## Your tasks
• a. From the PolicyMap guide, quote the passage between "You can remove" and "select custom regions.", inclusive.
• b. List every type of report that the PolicyMap guide names as selectable under Reports.

## Document extract
──────

PolicyMap: Getting Started

Reports

Reports are pre-generated data, based around one geographical location.   They provide a fast way to get data, and can be saved or printed as a PDF.

To generate a report:

  • Click on Reports
     
  • Select the specific type of report (Community Profile, Rental Housing, HDMA (home loans and  mortgages); or Home Sales) from the left.
     
  • In the location box, select your location type (pre-defined or custom region) and type in your location.  See Drawing Boundaries for more information on custom regions, if necessary.
     
  • On the next screen, select Generate Report from the top right.

Maps

The "Map" tab is a quick way to view one dataset for a geographical area.   You can combine this with the use of data points.  Maps are created by

  • Start by searching for a location or selecting a custom region.
     
  • Select the Data Layer from the drop-down menu.   Once the Data Layer is selected, you can adjust years, the area shaded, and the ranges of the data in the layer.
     
  • Add Data Points as needed.
     
  • Use the Custom Region feature if needed to adjust the geographies included.
     
  • Save, print or email the map.

Three Layer Maps

3-Layer Maps allow users to display multiple Data Layers across geographies.   Users can also add Data Points to the created maps.  

When creating a 3-Layer map, keep in mind that only the areas that meet all criteria will appear in purple. 

To create a 3-Layer Map:

  • Start by searching for a location or selecting a custom region. This will be outlined in orange on the map.
     
  • Select the Data Layer from the drop-down menu.   Once the Data Layer is selected, you can adjust years, the area shaded, and the ranges of the data in the layer.
     
  • Add Data Points as needed.
     
  • Use the Custom Region feature if needed to adjust the geographies included.
     
  • Save, print or email the map.

You can remove layers by clicking on the "x" next to the layer name.

Tables

Tables show the data that underlies the Data Layer and Data Points.   Tables also allow for comparison between selected geographies. 

  • Click on Tables
     
  • Search to add locations, or select custom regions.
     
  • Add your Data Layers and Data Points.
     
  • Adjust the variables as necessary using the window that appears to the left of the table.
     
  • You can save (as a spreadsheet) or print the resulting table.

When using tables, keep in mind:

  • The tables will display that data even when the geographical locations are dissimilar, as show below.
     
  • The 'See Value" and "Ranking" options will not appear if you select a data range for your variables.  These options only display when you show data for one year.    You can save the Value and Ranking data.

Analytics

Analytics allows users to find geographical locations that meet the provided criteria.

  • Select Analytics
     
  • Pick desired Data Layers and Data Points (no more then 3 total).
     
  • Once the map is created, you can Save, Print or Email the results.

Troubleshooting Maps

Why did my search produce an un-shaded map?

It will only show the shades were all criteria (Data Layers) are met (applying AND searching).  If you are using more then one Data Layer, you may need to remove one.

Why did my search produce a map that is entirely shaded?

Some of the Data Layers are automatically added in a range of 0-100%, so as long as there is any data for your area, the map will be shaded.    Adjust the data to start at a non-zero number if the results are not what was expected. 

Why I am being told to zoom?

The PolicyMap default will show the smallest matching geography location for your search.   For example, if you provided a county-wide geography, but the Data Layer was collected according to census tracts, you will need to zoom in for the map to display by census tracts.

For some data, you can alter the region shown when you select the Data Layer.  You must change the region for every Data Layer added.

Why does my map keep jumping around?

Clicking anywhere on the map will cause it re-focus, using the area that you clicked as your new geography.   If you need to scroll up and down the map to see more areas, use the scroll bars on your browser.

──────

## Material provided
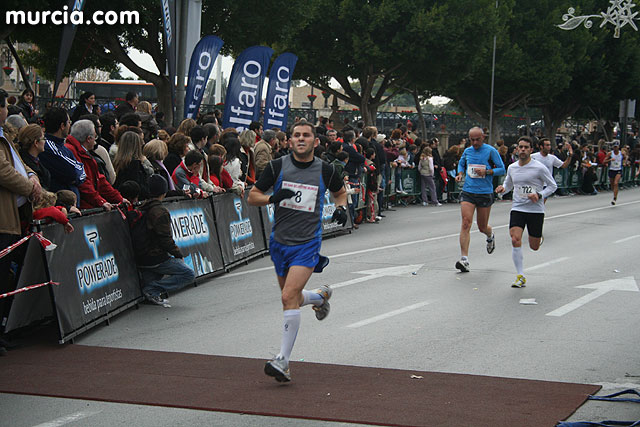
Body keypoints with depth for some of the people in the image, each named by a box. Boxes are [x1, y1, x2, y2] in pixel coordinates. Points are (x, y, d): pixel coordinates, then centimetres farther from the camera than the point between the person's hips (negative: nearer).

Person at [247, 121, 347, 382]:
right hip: (280, 242, 3)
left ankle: (283, 360, -16)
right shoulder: (277, 167, -2)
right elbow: (252, 197, 1)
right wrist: (273, 198, -19)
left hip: (308, 244, -3)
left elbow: (340, 192, 19)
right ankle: (321, 296, 53)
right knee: (292, 299, 17)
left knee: (289, 297, -20)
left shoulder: (325, 170, -2)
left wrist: (341, 208, -2)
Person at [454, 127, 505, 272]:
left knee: (482, 227, 9)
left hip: (485, 193, -2)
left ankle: (490, 236, 48)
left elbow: (502, 169, -2)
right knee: (466, 223, -15)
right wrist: (460, 174, 7)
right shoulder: (467, 151, 8)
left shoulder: (491, 151, -4)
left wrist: (486, 171, -17)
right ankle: (464, 259, -18)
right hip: (468, 192, 2)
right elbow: (461, 164, 27)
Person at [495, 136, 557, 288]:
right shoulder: (512, 168, 4)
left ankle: (538, 238, 47)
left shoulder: (539, 168, -9)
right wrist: (503, 188, -2)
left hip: (536, 210, -2)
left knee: (534, 247, 6)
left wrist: (539, 195, -17)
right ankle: (520, 276, -11)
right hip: (517, 209, 2)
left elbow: (553, 185, -1)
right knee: (515, 239, -19)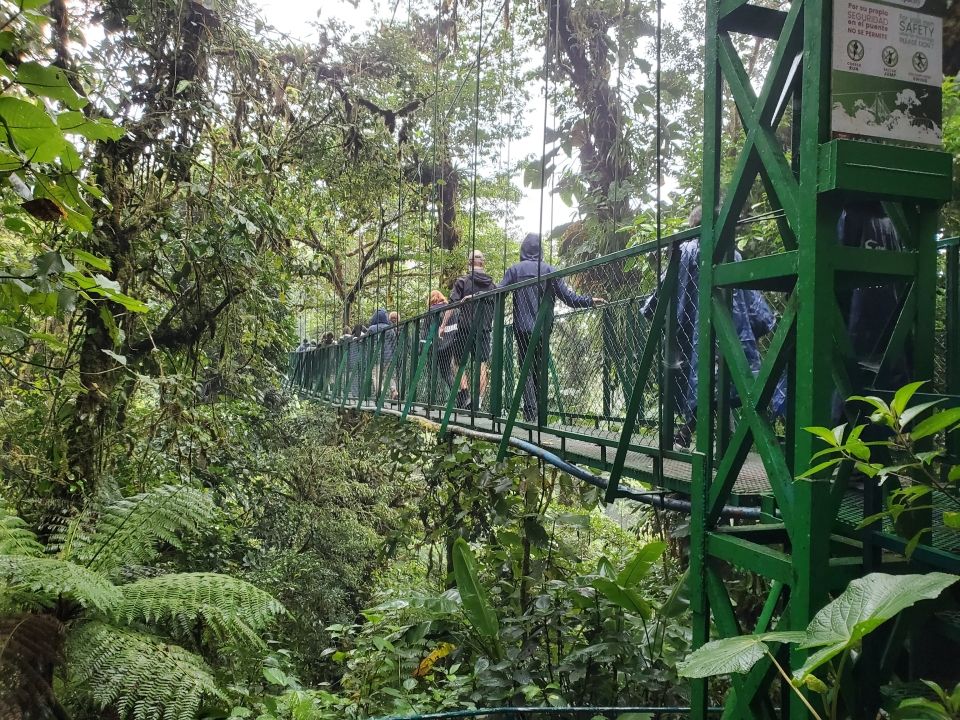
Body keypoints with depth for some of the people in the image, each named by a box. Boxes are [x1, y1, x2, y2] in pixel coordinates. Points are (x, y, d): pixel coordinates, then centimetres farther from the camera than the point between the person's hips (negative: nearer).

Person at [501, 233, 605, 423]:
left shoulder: (514, 270, 0)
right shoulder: (548, 270, 3)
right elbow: (568, 297, -1)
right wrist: (591, 301, 9)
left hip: (522, 329, -2)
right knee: (541, 370, 11)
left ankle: (530, 411, -11)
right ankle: (541, 413, 13)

──────

## Your responses
• a.
You can remove layers by clicking on the "x" next to the layer name.

Tables

Tables show the data that underlies the Data Layer and Data Points.   Tables also allow for comparison between selected geographies. 

  • Click on Tables
     
  • Search to add locations, or select custom regions.

• b.
- Community Profile
- Rental Housing
- HDMA (home loans and mortgages)
- Home Sales